Imposant corps céleste de 555 kilomètres de rayon des régions de l’espace situées au-delà de l’orbite de Neptune, Quaoar est connu pour avoir brièvement détenu, en 2002, le record du plus gros objet du Système solaire découvert depuis Pluton (1 186 km de rayon). A en croire les travaux présentés dans la revue Nature du 2 février, il pourra désormais se prévaloir d’une autre particularité : celle de posséder l’anneau le plus bizarre jamais repéré. Bruno Morgado, de l’université fédérale de Rio de Janeiro, Bruno Sicardy, de l’Observatoire de Paris-PSL, et leurs collègues sont parvenus à détecter ce disque de débris en recourant à la méthode des occultations stellaires. Surtout, ils l’ont caractérisé avec suffisamment de précision pour mettre en cause les théories en vigueur sur les conditions de formation de ce type de structure.
Comptant parmi les merveilles du Système solaire, les anneaux planétaires ne correspondent pas, à proprement dit, à des objets. Mais à des zones de l’espace occupées par une myriade de fragments de toutes tailles. Du résidu de quelques centimètres à la petite lune. Si le disque de Saturne est le plus fameux de tous, d’autres couronnes, moins larges, moins denses ou faites d’une matière plus sombre, entourent aussi, complètement ou partiellement, Jupiter, Uranus et Neptune. Et il en serait de même, a-t-on appris, en 2014 et en 2017, de certains astéroïdes et planétoïdes, comme Chariklo et Hauméa.
Ces entités datent-elles de l’époque de la formation des planètes du Système solaire ? Ou sont-elles le résultat, plus tardif, d’une collision avec un objet extérieur ou de la destruction d’une lune ? Les astronomes ne se risquent pas à proposer un scénario. Mais remarquent que tous ces disques orbitent à faibles distances de leur corps céleste, en deçà de la « limite de Roche » – du nom du mathématicien et astronome français Edouard Roche (1820-1883) –, qui détermine la région où l’action des forces de marées exercées par un objet est suffisante pour disloquer un satellite.
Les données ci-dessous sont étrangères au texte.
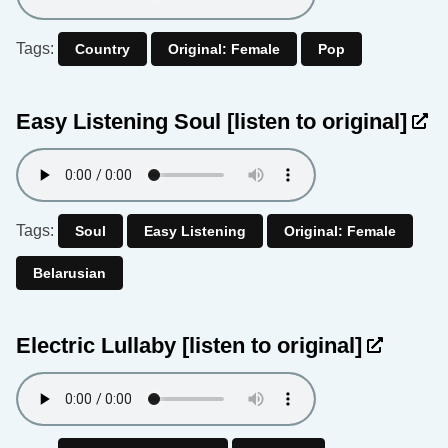
Tags:
Country
Original: Female
Pop
Easy Listening Soul
[listen to original]
Tags:
Soul
Easy Listening
Original: Female
Belarusian
Electric Lullaby
[listen to original]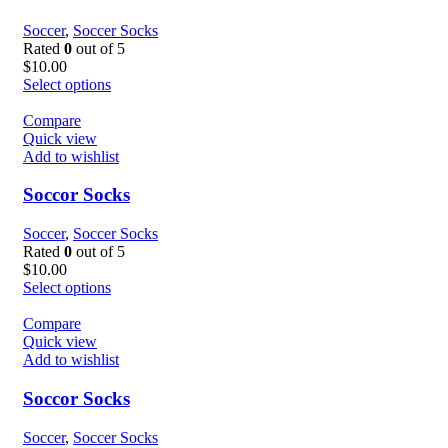
Soccer
,
Soccer Socks
Rated
0
out of 5
$
10.00
Select options
Compare
Quick view
Add to wishlist
Soccor Socks
Soccer
,
Soccer Socks
Rated
0
out of 5
$
10.00
Select options
Compare
Quick view
Add to wishlist
Soccor Socks
Soccer
,
Soccer Socks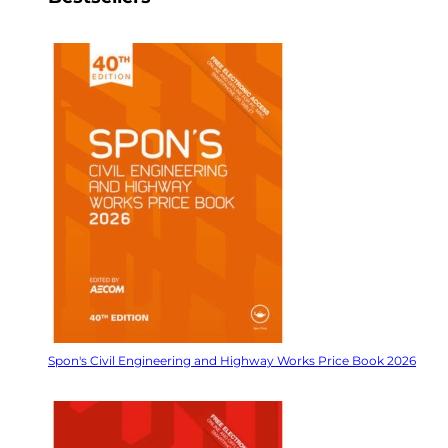
Spon's Civil Engineering and Highway Works Price Book 2026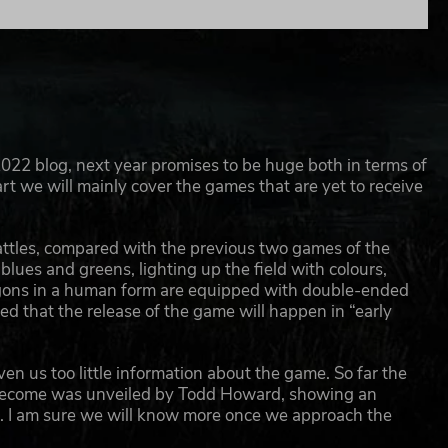
022 blog, next year promises to be huge both in terms of
art we will mainly cover the games that are yet to receive
e battles, compared with the previous two games of the
blues and greens, lighting up the field with colours,
gons in a human form are equipped with double-ended
 that the release of the game will happen in “early
en us too little information about the game. So far the
ld become was unveiled by Todd Howard, showing an
r. I am sure we will know more once we approach the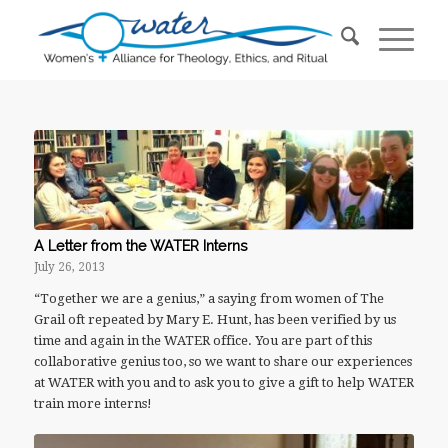
A Letter from the WATER Interns
July 26, 2013
“Together we are a genius,” a saying from women of The
Grail oft repeated by Mary E. Hunt, has been verified by us
time and again in the WATER office. You are part of this
collaborative genius too, so we want to share our experiences
at WATER with you and to ask you to give a gift to help WATER
train more interns!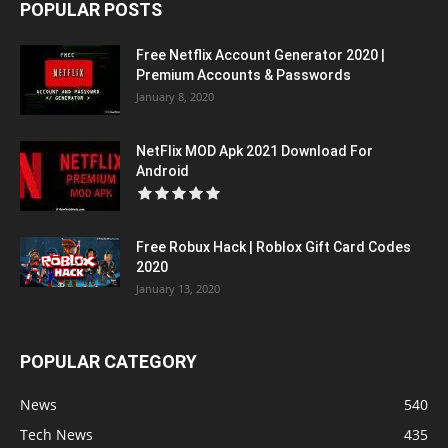
POPULAR POSTS
Free Netflix Account Generator 2020 |
Premium Accounts & Passwords
January 8, 2020
NetFlix MOD Apk 2021 Download For
Android
Free Robux Hack | Roblox Gift Card Codes
2020
January 13, 2020
POPULAR CATEGORY
News
540
Tech News
435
Observation des occultations stellaires
La couronne repérée par le groupe de Bruno Morgado et de Bruno Sicardy autour du planétoïde Quaoar se situe bien au-delà de cette limite. Une découverte réalisée grâce à l’observation des occultations stellaires. Ce procédé éprouvé de l’astronomie permet de réunir des informations sur des corps du Système solaire trop petits ou trop lointains pour être aisément étudiés par d’autres moyens. Les dimensions, la forme, l’éventuelle existence d’un anneau ou d’une atmosphère sont rendues accessibles simplement en analysant ou en chronométrant la baisse de luminosité occasionnée par le passage de ces objets devant une étoile. Du moins, lorsque l’on parvient à détecter le phénomène, ce qui n’est pas toujours possible en raison des incertitudes sur la position et le mouvement des astres. Un problème que connaissent bien les amateurs et les professionnels, souvent confrontés à la difficulté de prédire dans quelle étroite bande de la surface du globe terrestre – sa largeur doit être égale au diamètre de l’objet étudié – il leur sera nécessaire de déployer leurs équipements.